Court Opinion

ID: 3278666
Source: CourtListenerOpinion
Date Created: 2016-07-05 16:52:04.638709+00
Date Added: 2024-06-11T13:08:15.634031
License: Public Domain

This is an action to quiet title to certain real property in the city of Los Angeles. E. C. Laux, the respondent, filed a complaint in intervention, claiming to be the owner of a portion of the land described in plaintiff's complaint. The action was tried and judgment given upon the complaint in intervention of E. C. Laux and the answer thereto of J. H. Smith. The complaint in intervention was in form a suit to quiet title and alleged that the intervener was the owner in fee of the real property therein described. The answer was a denial of the title of the intervener. The court found that the intervener had no right or title to the said property except that he had purchased a tax deed therefor from the city of Los Angeles, and further found that said tax deed was null and void. Judgment was entered against the intervener and in favor of the appellant, but it was provided therein that said judgment should not take effect until payment by the appellant to said intervener of $561.35, the amount of taxes paid by the intervener upon the property. From the portion of the judgment requiring such payment an appeal is taken. *Page 348
[1] Section 3898 of the Political Code (subdivision 5) provides: "Whenever, in any action at law, it shall be determined by a court that the sale and conveyance provided for in this and the preceding section are void for any reason and that the purchaser from the state may not be finally awarded the property so purchased, no decree of the court shall be given declaring a forfeiture of the property until the former owner, or other party in interest, shall have repaid to the purchaser the full amount of taxes, penalties and costs paid out and expended by him, to be determined by the court, in pursuit of the state's title to the property so sold." Appellant contends that this subdivision of section 3898 is inapplicable here, because it was added by amendment in 1913 (Stats. 1913, p. 560) and the tax deed under which the intervener claims is dated March 8, 1912. We are of the opinion that this statute merely affects the remedy of the purchaser of a tax title and that it was intended to apply to all cases after its passage in which the invalidity of a tax title was judicially determined. This seems also to have been the view taken of this section by the court in the case of Real v.County of Kern, 39 Cal.App. 723, [179 P. 726], where it is said that notwithstanding the fact that a purported conveyance was made prior to the enactment of this section, the rights of the purchaser of the tax title were to be measured by the statute as it existed when the court adjudged that he was not entitled to an award of the property.
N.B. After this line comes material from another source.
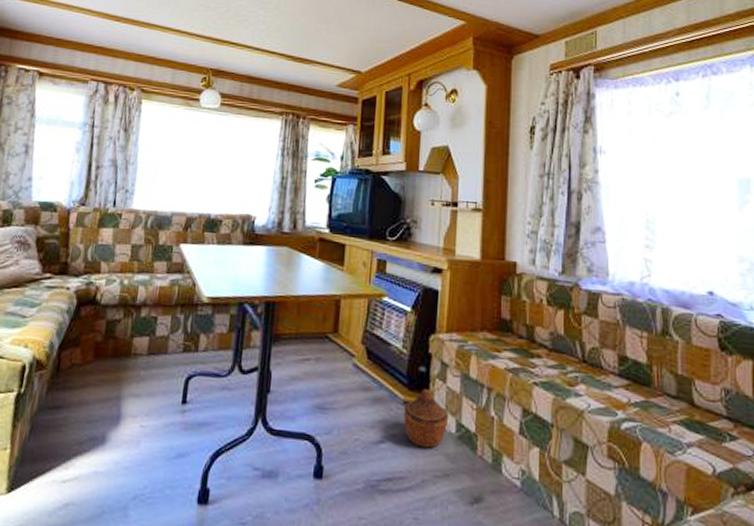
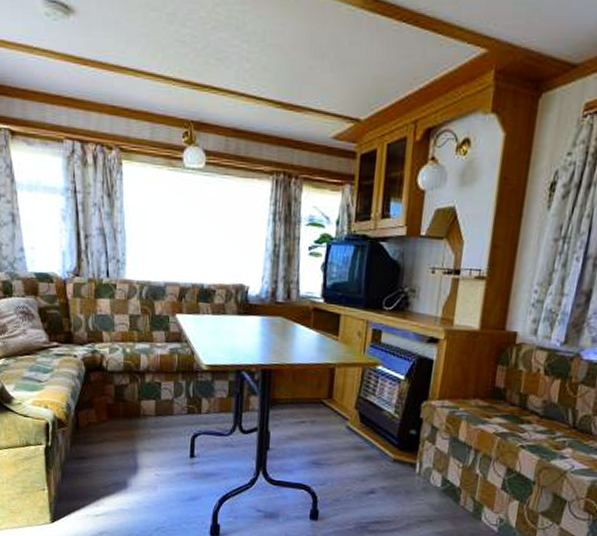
woven basket: present [404,389,449,448] -> none [393,449,436,499]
[2] The other point made by the appellant is that the tax title was not pleaded and that the prayer of the complaint in intervention was not for a refund of the amount paid for taxes. We think there is no merit in this contention. Section 3898 of the Political Code provides positively that no decree shall be made until this relief is granted to the purchaser of a tax title. The intervener alleged that he was the owner in fee simple of the property. In support of that claim, presumably from the findings, he offered evidence of his tax deed. Appellant contends that the evidence supporting the finding that the amount paid by the intervener does not exceed the total amount of taxes due on said property at the date of the sale was improperly admitted because no issue was made upon this question by the pleadings. [3] The appeal comes to us upon the judgment-roll alone. We do not know what evidence was introduced nor what objections *Page 349 
were made thereto. In support of the judgment we will presume that evidence supporting the findings was properly admitted.[4] If evidence, not otherwise admissible, is admitted without objection, a finding based thereon is proper. As was said in the case of McDougald v. Hulet, 132 Cal., at page 163, [64 P. 281]: "Conceding that the pleadings were not sufficient to justify the admission of evidence of the promissory note, it does not appear that any objection was made to such evidence. We must presume that the evidence was received without objection and that it sustains the findings. It cannot be contended that a finding is not within the issues, if no objection was made to the evidence in support of the finding at the trial." (Citing Horton v. Dominguez, 68 Cal. 642, [10 P. 186]; Moore v. Campbell, 72 Cal. 253, [13 P. 689].) [5] On appeal on the judgment-roll alone, it will be assumed in support of the judgment that all objections to evidence sustaining the findings were waived. (Poledori v. Newman,116 Cal. 375, [48 P. 325].)
From the entire record before us, it appears that this judgment is in all respects an equitable one, and the same is affirmed.
Brittain, J., and Nourse, J., concurred.